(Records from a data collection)
-- Opening Marker --

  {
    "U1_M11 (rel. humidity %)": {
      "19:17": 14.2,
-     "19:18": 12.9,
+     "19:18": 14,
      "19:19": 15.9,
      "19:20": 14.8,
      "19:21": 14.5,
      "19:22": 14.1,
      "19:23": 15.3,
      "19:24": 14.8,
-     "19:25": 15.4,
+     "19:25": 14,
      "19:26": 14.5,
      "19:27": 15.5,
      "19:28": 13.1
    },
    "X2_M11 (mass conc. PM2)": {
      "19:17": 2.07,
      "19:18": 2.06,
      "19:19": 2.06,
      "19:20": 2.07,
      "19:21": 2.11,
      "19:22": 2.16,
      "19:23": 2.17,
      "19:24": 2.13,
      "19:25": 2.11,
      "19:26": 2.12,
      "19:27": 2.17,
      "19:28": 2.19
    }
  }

-- Closing Marker --
-- Opening Marker --

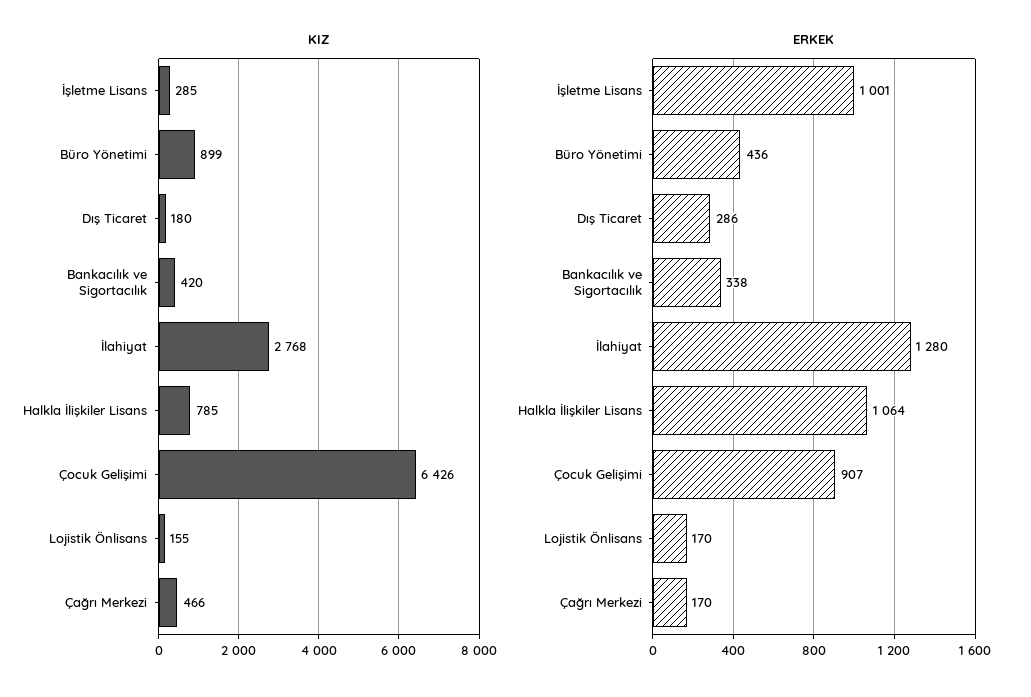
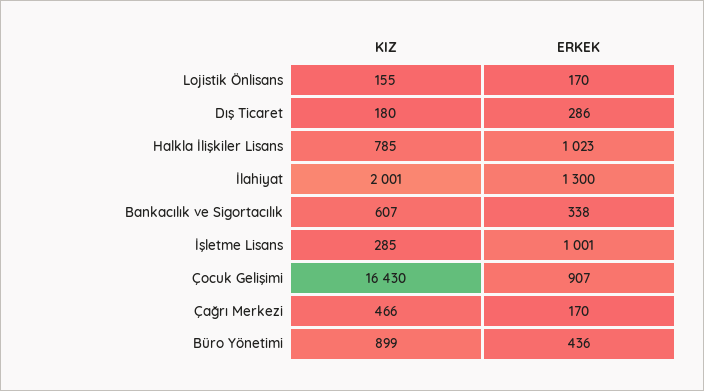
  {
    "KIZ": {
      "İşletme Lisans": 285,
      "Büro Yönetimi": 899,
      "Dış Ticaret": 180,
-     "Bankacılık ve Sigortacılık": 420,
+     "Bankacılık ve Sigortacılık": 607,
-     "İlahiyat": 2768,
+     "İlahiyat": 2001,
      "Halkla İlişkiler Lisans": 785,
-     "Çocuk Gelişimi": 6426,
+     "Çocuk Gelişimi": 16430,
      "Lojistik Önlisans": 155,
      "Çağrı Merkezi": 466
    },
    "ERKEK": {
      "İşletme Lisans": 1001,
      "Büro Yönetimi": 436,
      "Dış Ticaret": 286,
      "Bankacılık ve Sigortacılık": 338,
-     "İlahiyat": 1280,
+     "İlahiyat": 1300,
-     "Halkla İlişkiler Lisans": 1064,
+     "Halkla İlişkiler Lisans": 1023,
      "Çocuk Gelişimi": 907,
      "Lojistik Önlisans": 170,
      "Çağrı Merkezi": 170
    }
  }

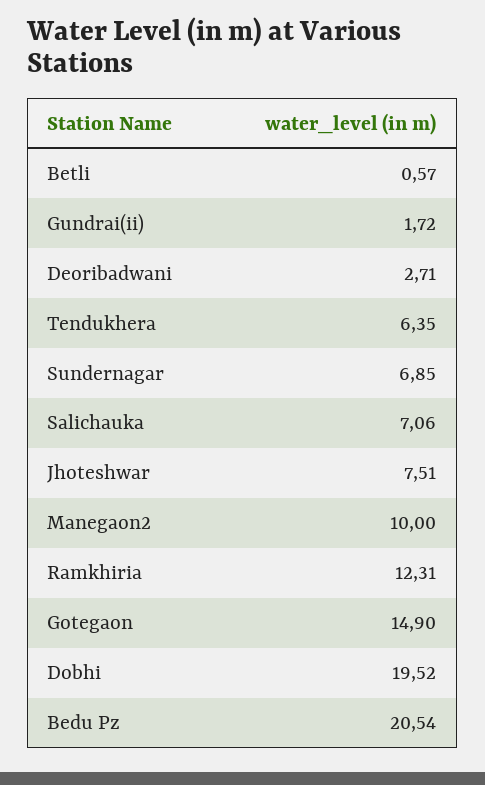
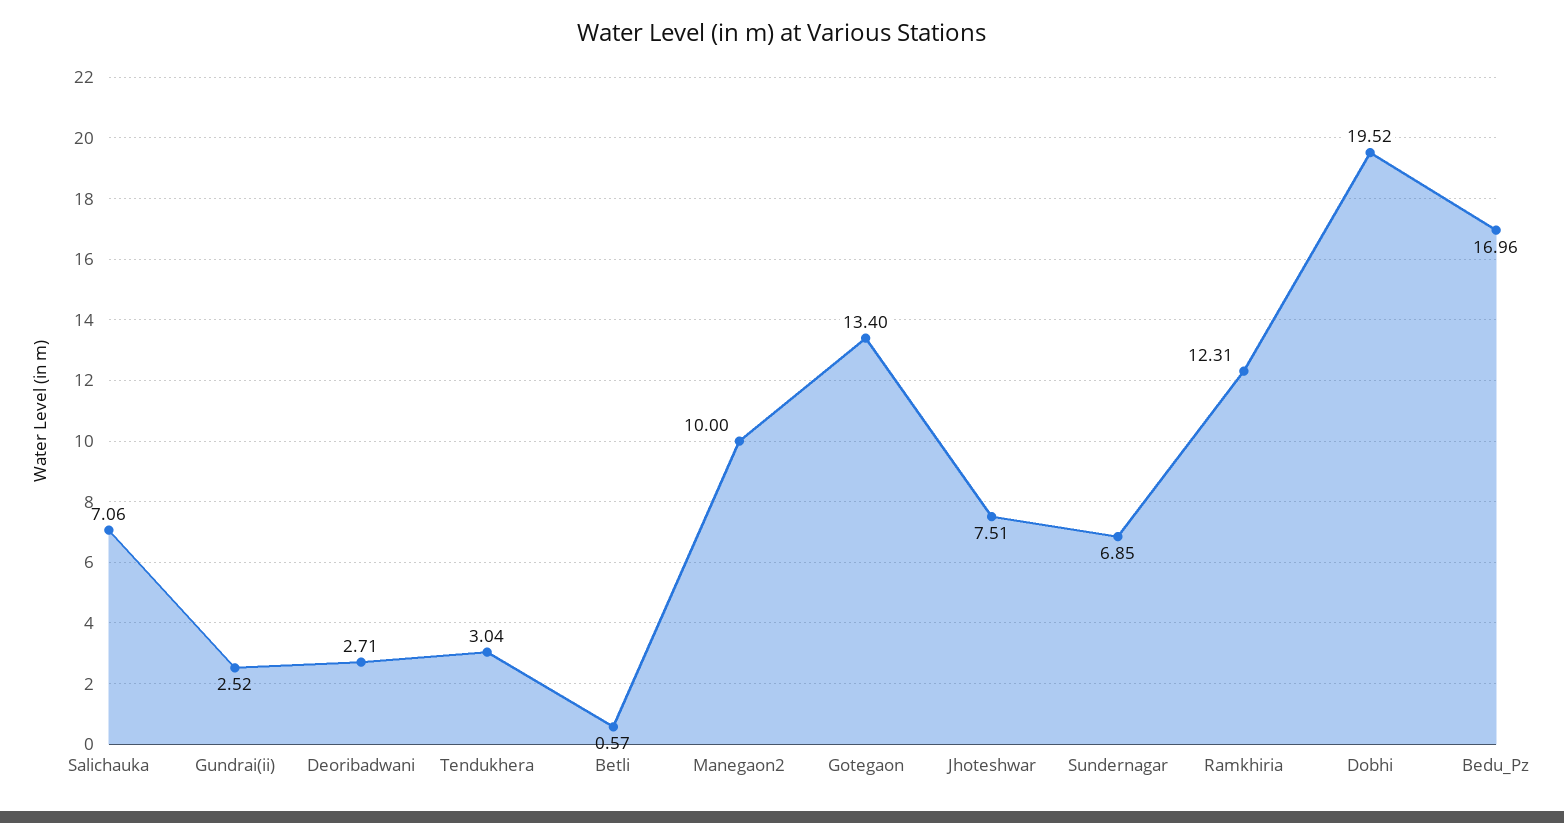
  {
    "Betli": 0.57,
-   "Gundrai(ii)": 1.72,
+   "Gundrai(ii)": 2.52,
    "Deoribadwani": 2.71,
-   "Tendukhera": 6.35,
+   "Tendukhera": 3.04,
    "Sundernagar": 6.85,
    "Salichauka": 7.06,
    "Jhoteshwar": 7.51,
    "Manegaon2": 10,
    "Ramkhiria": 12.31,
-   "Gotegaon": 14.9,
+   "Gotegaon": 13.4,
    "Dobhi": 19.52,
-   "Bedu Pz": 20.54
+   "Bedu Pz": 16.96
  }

-- Closing Marker --

■ Action item
For the records above, give the number of lines that include the string "Sigortacılık", with nothing added.

■ Reply to the exercise
3